What the task asks = Reproduce the lines of all the records, changing every instance of "scientific name" to "binomial name" and leaving all other text unaltered.

___ Data section ___

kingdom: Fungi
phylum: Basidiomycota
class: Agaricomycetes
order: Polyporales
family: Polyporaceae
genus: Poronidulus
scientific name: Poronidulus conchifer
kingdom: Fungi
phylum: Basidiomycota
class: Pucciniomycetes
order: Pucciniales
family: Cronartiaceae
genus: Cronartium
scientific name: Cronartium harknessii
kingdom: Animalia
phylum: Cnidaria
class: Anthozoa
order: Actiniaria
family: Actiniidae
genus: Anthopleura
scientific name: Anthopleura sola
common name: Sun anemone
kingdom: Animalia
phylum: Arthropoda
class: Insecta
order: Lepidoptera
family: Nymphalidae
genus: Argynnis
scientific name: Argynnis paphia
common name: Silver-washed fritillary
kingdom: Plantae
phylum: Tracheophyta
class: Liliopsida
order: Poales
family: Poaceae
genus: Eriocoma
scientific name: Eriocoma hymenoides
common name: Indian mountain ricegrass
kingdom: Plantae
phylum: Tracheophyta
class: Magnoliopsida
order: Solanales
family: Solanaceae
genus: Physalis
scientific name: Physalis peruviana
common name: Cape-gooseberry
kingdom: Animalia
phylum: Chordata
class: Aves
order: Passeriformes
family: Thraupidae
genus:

___

Worked answer =
kingdom: Fungi
phylum: Basidiomycota
class: Agaricomycetes
order: Polyporales
family: Polyporaceae
genus: Poronidulus
binomial name: Poronidulus conchifer
kingdom: Fungi
phylum: Basidiomycota
class: Pucciniomycetes
order: Pucciniales
family: Cronartiaceae
genus: Cronartium
binomial name: Cronartium harknessii
kingdom: Animalia
phylum: Cnidaria
class: Anthozoa
order: Actiniaria
family: Actiniidae
genus: Anthopleura
binomial name: Anthopleura sola
common name: Sun anemone
kingdom: Animalia
phylum: Arthropoda
class: Insecta
order: Lepidoptera
family: Nymphalidae
genus: Argynnis
binomial name: Argynnis paphia
common name: Silver-washed fritillary
kingdom: Plantae
phylum: Tracheophyta
class: Liliopsida
order: Poales
family: Poaceae
genus: Eriocoma
binomial name: Eriocoma hymenoides
common name: Indian mountain ricegrass
kingdom: Plantae
phylum: Tracheophyta
class: Magnoliopsida
order: Solanales
family: Solanaceae
genus: Physalis
binomial name: Physalis peruviana
common name: Cape-gooseberry
kingdom: Animalia
phylum: Chordata
class: Aves
order: Passeriformes
family: Thraupidae
genus:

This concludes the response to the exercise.